(Saved data entries)
○ ○ ○ ○ ○ ○ ○

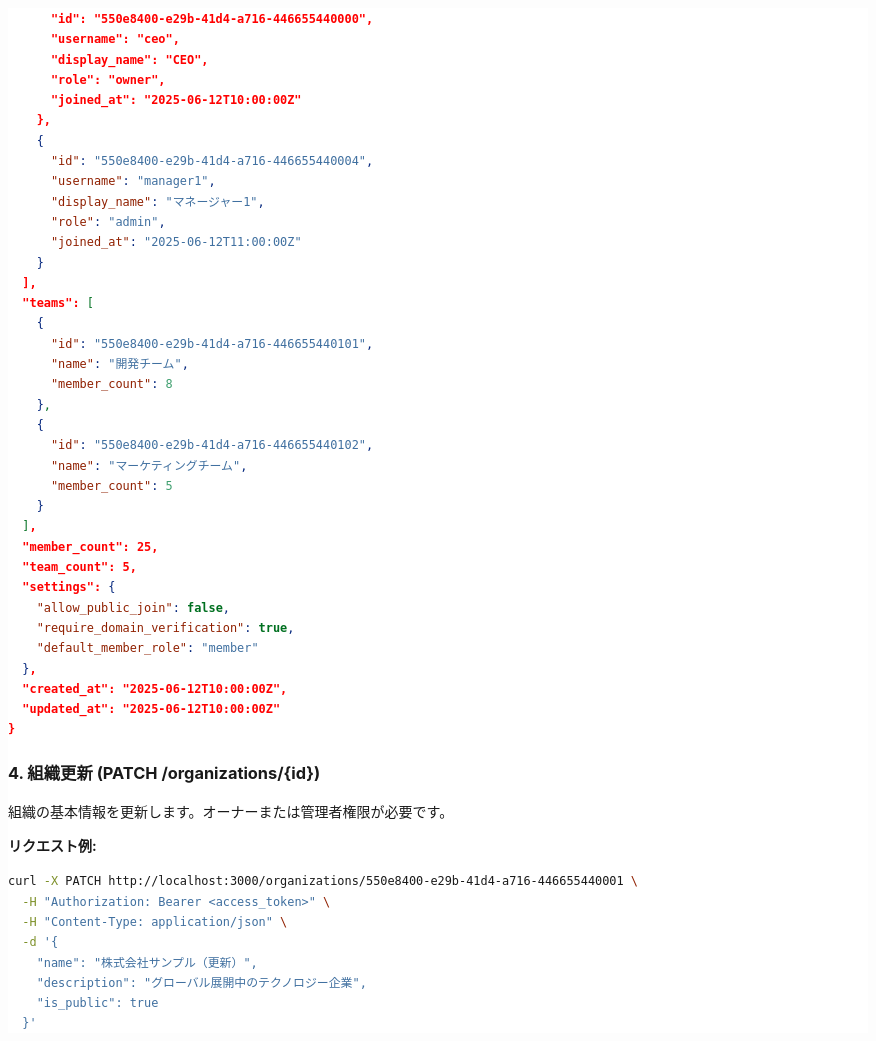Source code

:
 ```json
      "id": "550e8400-e29b-41d4-a716-446655440000",
      "username": "ceo",
      "display_name": "CEO",
      "role": "owner",
      "joined_at": "2025-06-12T10:00:00Z"
    },
    {
      "id": "550e8400-e29b-41d4-a716-446655440004",
      "username": "manager1",
      "display_name": "マネージャー1",
      "role": "admin",
      "joined_at": "2025-06-12T11:00:00Z"
    }
  ],
  "teams": [
    {
      "id": "550e8400-e29b-41d4-a716-446655440101",
      "name": "開発チーム",
      "member_count": 8
    },
    {
      "id": "550e8400-e29b-41d4-a716-446655440102", 
      "name": "マーケティングチーム",
      "member_count": 5
    }
  ],
  "member_count": 25,
  "team_count": 5,
  "settings": {
    "allow_public_join": false,
    "require_domain_verification": true,
    "default_member_role": "member"
  },
  "created_at": "2025-06-12T10:00:00Z",
  "updated_at": "2025-06-12T10:00:00Z"
}
```

### 4. 組織更新 (PATCH /organizations/{id})

組織の基本情報を更新します。オーナーまたは管理者権限が必要です。

**リクエスト例:**
```bash
curl -X PATCH http://localhost:3000/organizations/550e8400-e29b-41d4-a716-446655440001 \
  -H "Authorization: Bearer <access_token>" \
  -H "Content-Type: application/json" \
  -d '{
    "name": "株式会社サンプル（更新）",
    "description": "グローバル展開中のテクノロジー企業",
    "is_public": true
  }'
```
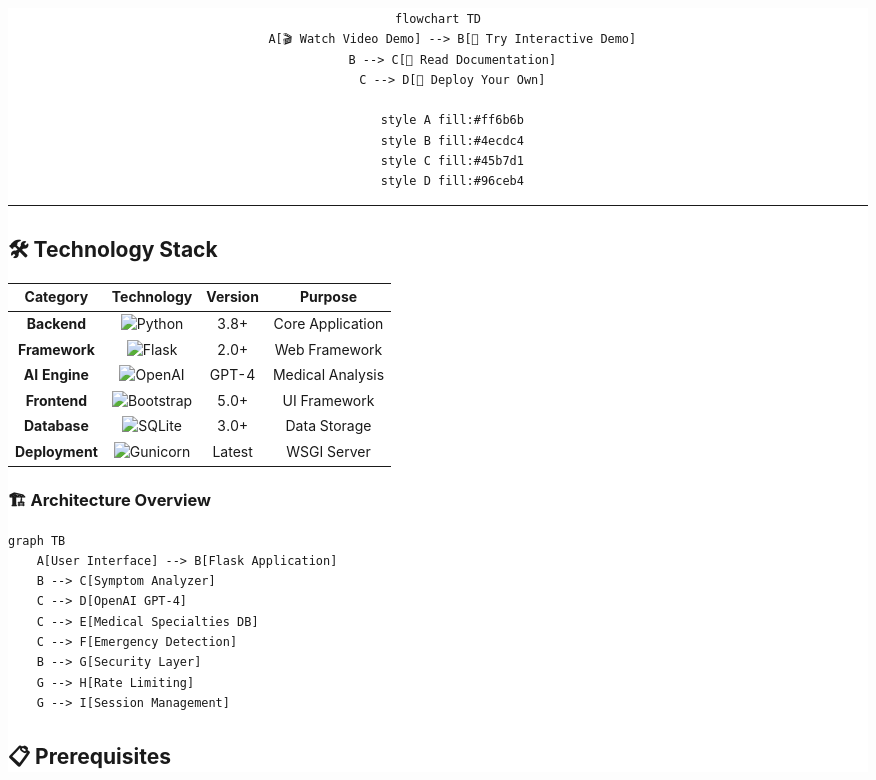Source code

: <div align="center">

```mermaid
flowchart TD
    A[🎬 Watch Video Demo] --> B[📱 Try Interactive Demo]
    B --> C[📖 Read Documentation]
    C --> D[🚀 Deploy Your Own]
    
    style A fill:#ff6b6b
    style B fill:#4ecdc4
    style C fill:#45b7d1
    style D fill:#96ceb4
```

</div>

---

## 🛠️ **Technology Stack**

<div align="center">

| **Category** | **Technology** | **Version** | **Purpose** |
|:------------:|:-------------:|:-----------:|:-----------:|
| **Backend** | ![Python](https://img.shields.io/badge/Python-3776AB?style=flat&logo=python&logoColor=white) | 3.8+ | Core Application |
| **Framework** | ![Flask](https://img.shields.io/badge/Flask-000000?style=flat&logo=flask&logoColor=white) | 2.0+ | Web Framework |
| **AI Engine** | ![OpenAI](https://img.shields.io/badge/OpenAI-412991?style=flat&logo=openai&logoColor=white) | GPT-4 | Medical Analysis |
| **Frontend** | ![Bootstrap](https://img.shields.io/badge/Bootstrap-563D7C?style=flat&logo=bootstrap&logoColor=white) | 5.0+ | UI Framework |
| **Database** | ![SQLite](https://img.shields.io/badge/SQLite-07405E?style=flat&logo=sqlite&logoColor=white) | 3.0+ | Data Storage |
| **Deployment** | ![Gunicorn](https://img.shields.io/badge/Gunicorn-499848?style=flat&logo=gunicorn&logoColor=white) | Latest | WSGI Server |

</div>

### 🏗️ **Architecture Overview**

```mermaid
graph TB
    A[User Interface] --> B[Flask Application]
    B --> C[Symptom Analyzer]
    C --> D[OpenAI GPT-4]
    C --> E[Medical Specialties DB]
    C --> F[Emergency Detection]
    B --> G[Security Layer]
    G --> H[Rate Limiting]
    G --> I[Session Management]
```

## 📋 **Prerequisites**

<div align="center">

○ ○ ○ ○ ○ ○ ○

Brief | Print the records exactly and omit all pictures.

Solution to the exercise |
Source code

:
 ```json
      "id": "550e8400-e29b-41d4-a716-446655440000",
      "username": "ceo",
      "display_name": "CEO",
      "role": "owner",
      "joined_at": "2025-06-12T10:00:00Z"
    },
    {
      "id": "550e8400-e29b-41d4-a716-446655440004",
      "username": "manager1",
      "display_name": "マネージャー1",
      "role": "admin",
      "joined_at": "2025-06-12T11:00:00Z"
    }
  ],
  "teams": [
    {
      "id": "550e8400-e29b-41d4-a716-446655440101",
      "name": "開発チーム",
      "member_count": 8
    },
    {
      "id": "550e8400-e29b-41d4-a716-446655440102", 
      "name": "マーケティングチーム",
      "member_count": 5
    }
  ],
  "member_count": 25,
  "team_count": 5,
  "settings": {
    "allow_public_join": false,
    "require_domain_verification": true,
    "default_member_role": "member"
  },
  "created_at": "2025-06-12T10:00:00Z",
  "updated_at": "2025-06-12T10:00:00Z"
}
```

### 4. 組織更新 (PATCH /organizations/{id})

組織の基本情報を更新します。オーナーまたは管理者権限が必要です。

**リクエスト例:**
```bash
curl -X PATCH http://localhost:3000/organizations/550e8400-e29b-41d4-a716-446655440001 \
  -H "Authorization: Bearer <access_token>" \
  -H "Content-Type: application/json" \
  -d '{
    "name": "株式会社サンプル（更新）",
    "description": "グローバル展開中のテクノロジー企業",
    "is_public": true
  }'
```
Source code

: <div align="center">

```mermaid
flowchart TD
    A[🎬 Watch Video Demo] --> B[📱 Try Interactive Demo]
    B --> C[📖 Read Documentation]
    C --> D[🚀 Deploy Your Own]
    
    style A fill:#ff6b6b
    style B fill:#4ecdc4
    style C fill:#45b7d1
    style D fill:#96ceb4
```

</div>

---

## 🛠️ **Technology Stack**

<div align="center">

| **Category** | **Technology** | **Version** | **Purpose** |
|:------------:|:-------------:|:-----------:|:-----------:|
| **Backend** | ![Python](https://img.shields.io/badge/Python-3776AB?style=flat&logo=python&logoColor=white) | 3.8+ | Core Application |
| **Framework** | ![Flask](https://img.shields.io/badge/Flask-000000?style=flat&logo=flask&logoColor=white) | 2.0+ | Web Framework |
| **AI Engine** | ![OpenAI](https://img.shields.io/badge/OpenAI-412991?style=flat&logo=openai&logoColor=white) | GPT-4 | Medical Analysis |
| **Frontend** | ![Bootstrap](https://img.shields.io/badge/Bootstrap-563D7C?style=flat&logo=bootstrap&logoColor=white) | 5.0+ | UI Framework |
| **Database** | ![SQLite](https://img.shields.io/badge/SQLite-07405E?style=flat&logo=sqlite&logoColor=white) | 3.0+ | Data Storage |
| **Deployment** | ![Gunicorn](https://img.shields.io/badge/Gunicorn-499848?style=flat&logo=gunicorn&logoColor=white) | Latest | WSGI Server |

</div>

### 🏗️ **Architecture Overview**

```mermaid
graph TB
    A[User Interface] --> B[Flask Application]
    B --> C[Symptom Analyzer]
    C --> D[OpenAI GPT-4]
    C --> E[Medical Specialties DB]
    C --> F[Emergency Detection]
    B --> G[Security Layer]
    G --> H[Rate Limiting]
    G --> I[Session Management]
```

## 📋 **Prerequisites**

<div align="center">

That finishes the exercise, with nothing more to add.